Back in China, his competitiveness had driven him. He had trained for hours under stern instructors, pushing toward perfection with the promise of medals. He remembered the gold he won at a national youth competition in Beijing. The memory shimmered in his mind—the applause, the deep bow, the proud smile his mother wore in the audience.

Here, the competition wasn’t about awards. It was subtler, sharper. It was about getting cast. Getting noticed. Getting better.

And Andrew had a fire in him.

He remembered a piece of advice an old coach had given him before a performance: “You’re not just dancing steps. You’re telling a story only your body knows how to say.”

Now, standing once again in the theatre, surrounded by dancers as hungry and driven as he was, Andrew felt that story building again in his spine, his ribs, his fingertips.

Sometimes, in the early morning before class, he would stand alone in the studio, watching his reflection soften in the pale light. He’d see not just a dancer, but a body reshaped by pain and persistence. A boy who had once been the only one in a sunlit studio in Guangzhou, now one of many—but no less himself.

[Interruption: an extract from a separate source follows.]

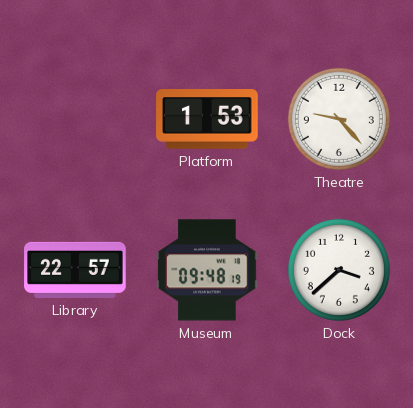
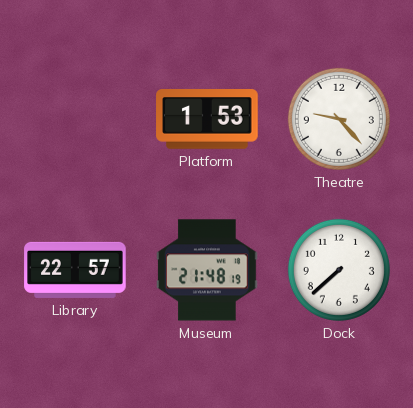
Museum: 09:48 -> 21:48
Dock: 3:38 -> 7:38
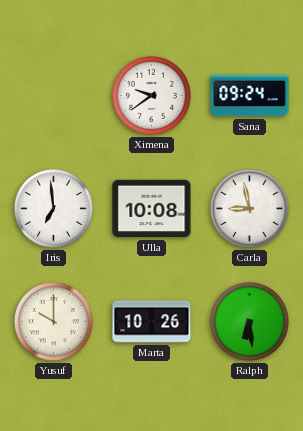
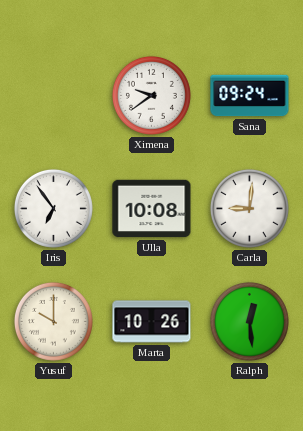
Iris: 6:59 -> 6:54
Carla: 8:58 -> 9:01
Ralph: 6:29 -> 12:29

He stepped up to the barre, placed his hand gently on the wood, and began the first plié of the day. The mirror caught his reflection—a boy in black tights and a simple white shirt, poised between effort and grace, tension and release.

Andrew smiled slightly to himself. He wasn’t the only one anymore. But he was still himself. And that was enough.

Angela Zhou is a student at the Boston Conservatory at Berklee, majoring in contemporary dance. She is originally from China and brings her cultural background into her creative and academic work. Through writing, Angela explores the connections between identity and personal experience. She is interested in how storytelling can deepen our understanding of the world around us.